### Records for this exercise

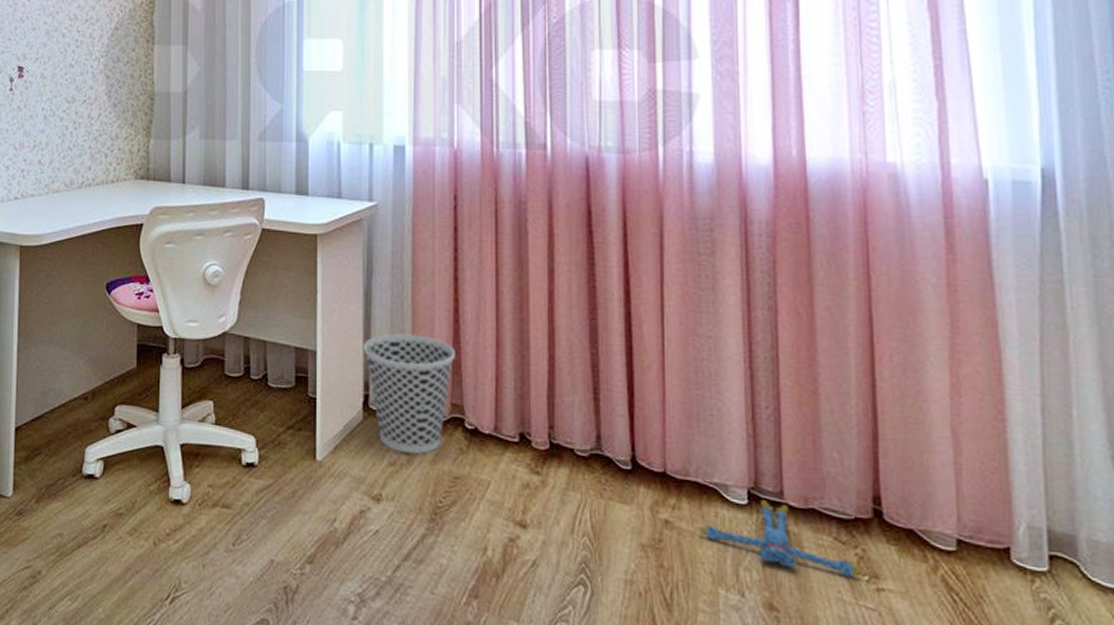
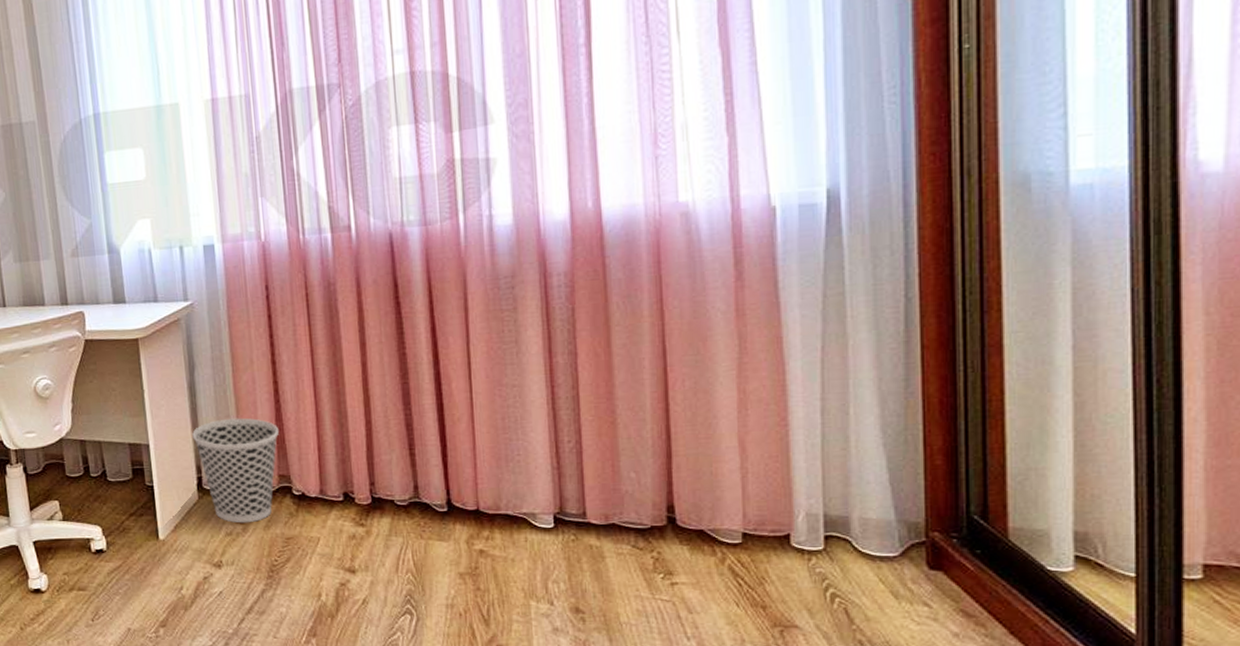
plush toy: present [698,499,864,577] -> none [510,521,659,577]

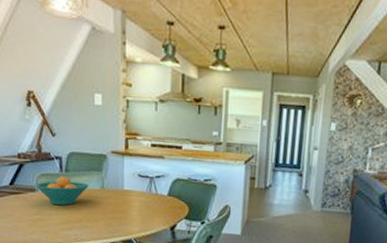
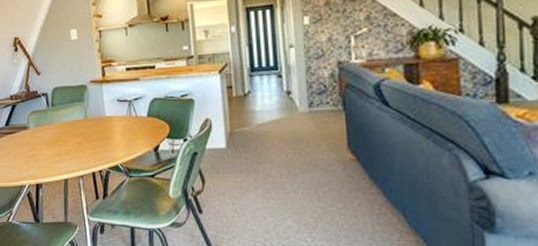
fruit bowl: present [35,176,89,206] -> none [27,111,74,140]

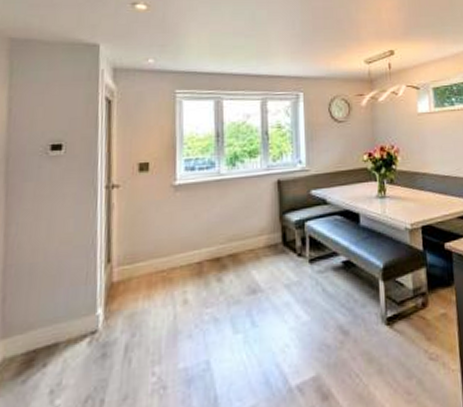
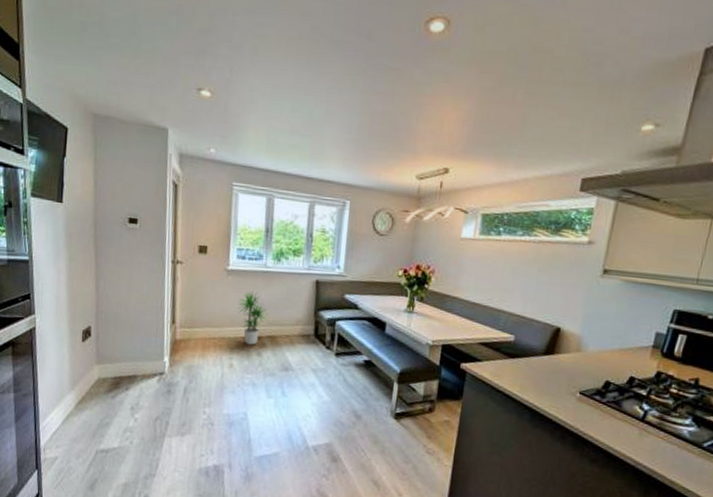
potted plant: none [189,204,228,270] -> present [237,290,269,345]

######
### Records for this exercise

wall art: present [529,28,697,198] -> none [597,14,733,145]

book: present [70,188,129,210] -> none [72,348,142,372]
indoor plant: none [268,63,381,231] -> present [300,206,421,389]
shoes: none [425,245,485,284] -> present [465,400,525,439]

######

Task brief
Transcribe each line of the data above, unaltered, from the one where "indoor plant: none" appears to the one where "shoes: none [425,245,485,284]" appears, inclusive of both.

Output
indoor plant: none [268,63,381,231] -> present [300,206,421,389]
shoes: none [425,245,485,284] -> present [465,400,525,439]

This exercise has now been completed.